Your assignment
Please retype every line of the records below, character for character, keeping each line as it is.

Data for the task
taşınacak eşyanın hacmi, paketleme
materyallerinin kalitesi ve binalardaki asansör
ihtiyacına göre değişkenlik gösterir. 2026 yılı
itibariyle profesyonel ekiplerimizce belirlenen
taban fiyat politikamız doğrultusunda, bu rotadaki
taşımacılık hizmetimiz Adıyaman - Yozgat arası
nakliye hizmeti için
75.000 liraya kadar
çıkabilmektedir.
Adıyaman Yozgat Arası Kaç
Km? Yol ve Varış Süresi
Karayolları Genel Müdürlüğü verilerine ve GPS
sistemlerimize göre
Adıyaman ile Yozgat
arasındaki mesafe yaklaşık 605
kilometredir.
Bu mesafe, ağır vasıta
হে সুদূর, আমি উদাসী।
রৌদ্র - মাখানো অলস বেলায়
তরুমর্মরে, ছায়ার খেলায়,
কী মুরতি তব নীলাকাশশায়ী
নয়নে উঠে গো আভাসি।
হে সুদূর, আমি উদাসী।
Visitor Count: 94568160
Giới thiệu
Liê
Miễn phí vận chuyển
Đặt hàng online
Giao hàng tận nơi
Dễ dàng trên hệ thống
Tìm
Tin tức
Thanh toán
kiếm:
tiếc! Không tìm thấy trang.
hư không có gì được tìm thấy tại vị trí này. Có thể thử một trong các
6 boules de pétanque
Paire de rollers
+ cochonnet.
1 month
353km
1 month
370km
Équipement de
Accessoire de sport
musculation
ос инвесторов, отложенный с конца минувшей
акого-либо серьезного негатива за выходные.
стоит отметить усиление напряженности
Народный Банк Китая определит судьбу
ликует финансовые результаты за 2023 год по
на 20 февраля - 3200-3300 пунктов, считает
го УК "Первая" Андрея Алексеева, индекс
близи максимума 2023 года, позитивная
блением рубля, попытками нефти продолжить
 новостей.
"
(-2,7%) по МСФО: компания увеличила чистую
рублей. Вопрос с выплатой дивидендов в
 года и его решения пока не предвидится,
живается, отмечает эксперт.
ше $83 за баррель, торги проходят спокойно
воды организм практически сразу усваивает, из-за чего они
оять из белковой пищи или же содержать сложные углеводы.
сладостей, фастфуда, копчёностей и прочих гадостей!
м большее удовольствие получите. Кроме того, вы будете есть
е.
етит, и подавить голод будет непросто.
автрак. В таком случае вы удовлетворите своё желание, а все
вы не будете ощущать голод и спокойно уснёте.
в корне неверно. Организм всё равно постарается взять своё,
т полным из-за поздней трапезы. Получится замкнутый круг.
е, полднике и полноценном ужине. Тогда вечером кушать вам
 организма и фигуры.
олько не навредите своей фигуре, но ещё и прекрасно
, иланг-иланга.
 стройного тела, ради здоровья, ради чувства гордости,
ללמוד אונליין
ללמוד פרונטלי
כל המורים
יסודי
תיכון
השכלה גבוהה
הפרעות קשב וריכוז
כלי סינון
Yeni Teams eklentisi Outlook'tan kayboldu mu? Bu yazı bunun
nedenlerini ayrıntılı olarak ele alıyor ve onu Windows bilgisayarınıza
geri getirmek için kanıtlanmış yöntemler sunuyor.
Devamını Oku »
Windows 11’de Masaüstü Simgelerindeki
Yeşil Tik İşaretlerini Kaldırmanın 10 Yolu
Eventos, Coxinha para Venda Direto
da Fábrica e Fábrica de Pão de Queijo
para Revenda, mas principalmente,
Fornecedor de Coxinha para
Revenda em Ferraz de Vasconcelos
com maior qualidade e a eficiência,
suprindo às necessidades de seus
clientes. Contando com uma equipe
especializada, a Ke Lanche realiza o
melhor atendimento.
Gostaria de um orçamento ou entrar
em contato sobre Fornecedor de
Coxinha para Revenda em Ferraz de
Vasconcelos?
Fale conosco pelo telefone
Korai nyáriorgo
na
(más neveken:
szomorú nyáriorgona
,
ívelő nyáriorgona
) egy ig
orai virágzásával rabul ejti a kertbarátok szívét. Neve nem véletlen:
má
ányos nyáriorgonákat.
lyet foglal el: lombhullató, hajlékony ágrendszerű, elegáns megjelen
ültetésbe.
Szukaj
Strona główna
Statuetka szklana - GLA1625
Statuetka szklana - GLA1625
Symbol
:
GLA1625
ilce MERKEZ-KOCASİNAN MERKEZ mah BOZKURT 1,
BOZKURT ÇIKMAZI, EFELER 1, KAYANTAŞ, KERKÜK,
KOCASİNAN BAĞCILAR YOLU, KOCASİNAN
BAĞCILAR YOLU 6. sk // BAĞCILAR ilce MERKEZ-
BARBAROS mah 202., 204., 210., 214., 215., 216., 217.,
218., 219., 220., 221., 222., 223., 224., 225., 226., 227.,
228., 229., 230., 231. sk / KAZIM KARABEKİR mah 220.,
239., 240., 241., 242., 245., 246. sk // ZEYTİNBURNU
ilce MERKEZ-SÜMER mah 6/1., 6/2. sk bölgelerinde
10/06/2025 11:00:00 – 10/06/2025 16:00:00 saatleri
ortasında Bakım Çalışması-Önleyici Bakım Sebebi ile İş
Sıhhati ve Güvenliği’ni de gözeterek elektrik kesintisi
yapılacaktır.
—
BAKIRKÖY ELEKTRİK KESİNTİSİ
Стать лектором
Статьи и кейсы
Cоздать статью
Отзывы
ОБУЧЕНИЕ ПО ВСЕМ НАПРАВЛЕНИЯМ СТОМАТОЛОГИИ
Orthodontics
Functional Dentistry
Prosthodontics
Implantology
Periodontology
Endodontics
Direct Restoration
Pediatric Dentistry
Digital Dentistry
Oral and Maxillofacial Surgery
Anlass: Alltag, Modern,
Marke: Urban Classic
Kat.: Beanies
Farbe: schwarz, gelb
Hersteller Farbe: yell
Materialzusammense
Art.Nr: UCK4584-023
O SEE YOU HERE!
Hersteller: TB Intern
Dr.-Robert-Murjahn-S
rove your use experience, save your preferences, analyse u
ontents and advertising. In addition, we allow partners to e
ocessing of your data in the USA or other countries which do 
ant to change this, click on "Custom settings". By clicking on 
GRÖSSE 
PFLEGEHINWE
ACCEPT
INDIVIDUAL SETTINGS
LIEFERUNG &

Output of the task
taşınacak eşyanın hacmi, paketleme
materyallerinin kalitesi ve binalardaki asansör
ihtiyacına göre değişkenlik gösterir. 2026 yılı
itibariyle profesyonel ekiplerimizce belirlenen
taban fiyat politikamız doğrultusunda, bu rotadaki
taşımacılık hizmetimiz Adıyaman - Yozgat arası
nakliye hizmeti için
75.000 liraya kadar
çıkabilmektedir.
Adıyaman Yozgat Arası Kaç
Km? Yol ve Varış Süresi
Karayolları Genel Müdürlüğü verilerine ve GPS
sistemlerimize göre
Adıyaman ile Yozgat
arasındaki mesafe yaklaşık 605
kilometredir.
Bu mesafe, ağır vasıta
হে সুদূর, আমি উদাসী।
রৌদ্র - মাখানো অলস বেলায়
তরুমর্মরে, ছায়ার খেলায়,
কী মুরতি তব নীলাকাশশায়ী
নয়নে উঠে গো আভাসি।
হে সুদূর, আমি উদাসী।
Visitor Count: 94568160
Giới thiệu
Liê
Miễn phí vận chuyển
Đặt hàng online
Giao hàng tận nơi
Dễ dàng trên hệ thống
Tìm
Tin tức
Thanh toán
kiếm:
tiếc! Không tìm thấy trang.
hư không có gì được tìm thấy tại vị trí này. Có thể thử một trong các
6 boules de pétanque
Paire de rollers
+ cochonnet.
1 month
353km
1 month
370km
Équipement de
Accessoire de sport
musculation
ос инвесторов, отложенный с конца минувшей
акого-либо серьезного негатива за выходные.
стоит отметить усиление напряженности
Народный Банк Китая определит судьбу
ликует финансовые результаты за 2023 год по
на 20 февраля - 3200-3300 пунктов, считает
го УК "Первая" Андрея Алексеева, индекс
близи максимума 2023 года, позитивная
блением рубля, попытками нефти продолжить
 новостей.
"
(-2,7%) по МСФО: компания увеличила чистую
рублей. Вопрос с выплатой дивидендов в
 года и его решения пока не предвидится,
живается, отмечает эксперт.
ше $83 за баррель, торги проходят спокойно
воды организм практически сразу усваивает, из-за чего они
оять из белковой пищи или же содержать сложные углеводы.
сладостей, фастфуда, копчёностей и прочих гадостей!
м большее удовольствие получите. Кроме того, вы будете есть
е.
етит, и подавить голод будет непросто.
автрак. В таком случае вы удовлетворите своё желание, а все
вы не будете ощущать голод и спокойно уснёте.
в корне неверно. Организм всё равно постарается взять своё,
т полным из-за поздней трапезы. Получится замкнутый круг.
е, полднике и полноценном ужине. Тогда вечером кушать вам
 организма и фигуры.
олько не навредите своей фигуре, но ещё и прекрасно
, иланг-иланга.
 стройного тела, ради здоровья, ради чувства гордости,
ללמוד אונליין
ללמוד פרונטלי
כל המורים
יסודי
תיכון
השכלה גבוהה
הפרעות קשב וריכוז
כלי סינון
Yeni Teams eklentisi Outlook'tan kayboldu mu? Bu yazı bunun
nedenlerini ayrıntılı olarak ele alıyor ve onu Windows bilgisayarınıza
geri getirmek için kanıtlanmış yöntemler sunuyor.
Devamını Oku »
Windows 11’de Masaüstü Simgelerindeki
Yeşil Tik İşaretlerini Kaldırmanın 10 Yolu
Eventos, Coxinha para Venda Direto
da Fábrica e Fábrica de Pão de Queijo
para Revenda, mas principalmente,
Fornecedor de Coxinha para
Revenda em Ferraz de Vasconcelos
com maior qualidade e a eficiência,
suprindo às necessidades de seus
clientes. Contando com uma equipe
especializada, a Ke Lanche realiza o
melhor atendimento.
Gostaria de um orçamento ou entrar
em contato sobre Fornecedor de
Coxinha para Revenda em Ferraz de
Vasconcelos?
Fale conosco pelo telefone
Korai nyáriorgo
na
(más neveken:
szomorú nyáriorgona
,
ívelő nyáriorgona
) egy ig
orai virágzásával rabul ejti a kertbarátok szívét. Neve nem véletlen:
má
ányos nyáriorgonákat.
lyet foglal el: lombhullató, hajlékony ágrendszerű, elegáns megjelen
ültetésbe.
Szukaj
Strona główna
Statuetka szklana - GLA1625
Statuetka szklana - GLA1625
Symbol
:
GLA1625
ilce MERKEZ-KOCASİNAN MERKEZ mah BOZKURT 1,
BOZKURT ÇIKMAZI, EFELER 1, KAYANTAŞ, KERKÜK,
KOCASİNAN BAĞCILAR YOLU, KOCASİNAN
BAĞCILAR YOLU 6. sk // BAĞCILAR ilce MERKEZ-
BARBAROS mah 202., 204., 210., 214., 215., 216., 217.,
218., 219., 220., 221., 222., 223., 224., 225., 226., 227.,
228., 229., 230., 231. sk / KAZIM KARABEKİR mah 220.,
239., 240., 241., 242., 245., 246. sk // ZEYTİNBURNU
ilce MERKEZ-SÜMER mah 6/1., 6/2. sk bölgelerinde
10/06/2025 11:00:00 – 10/06/2025 16:00:00 saatleri
ortasında Bakım Çalışması-Önleyici Bakım Sebebi ile İş
Sıhhati ve Güvenliği’ni de gözeterek elektrik kesintisi
yapılacaktır.
—
BAKIRKÖY ELEKTRİK KESİNTİSİ
Стать лектором
Статьи и кейсы
Cоздать статью
Отзывы
ОБУЧЕНИЕ ПО ВСЕМ НАПРАВЛЕНИЯМ СТОМАТОЛОГИИ
Orthodontics
Functional Dentistry
Prosthodontics
Implantology
Periodontology
Endodontics
Direct Restoration
Pediatric Dentistry
Digital Dentistry
Oral and Maxillofacial Surgery
Anlass: Alltag, Modern,
Marke: Urban Classic
Kat.: Beanies
Farbe: schwarz, gelb
Hersteller Farbe: yell
Materialzusammense
Art.Nr: UCK4584-023
O SEE YOU HERE!
Hersteller: TB Intern
Dr.-Robert-Murjahn-S
rove your use experience, save your preferences, analyse u
ontents and advertising. In addition, we allow partners to e
ocessing of your data in the USA or other countries which do 
ant to change this, click on "Custom settings". By clicking on 
GRÖSSE 
PFLEGEHINWE
ACCEPT
INDIVIDUAL SETTINGS
LIEFERUNG &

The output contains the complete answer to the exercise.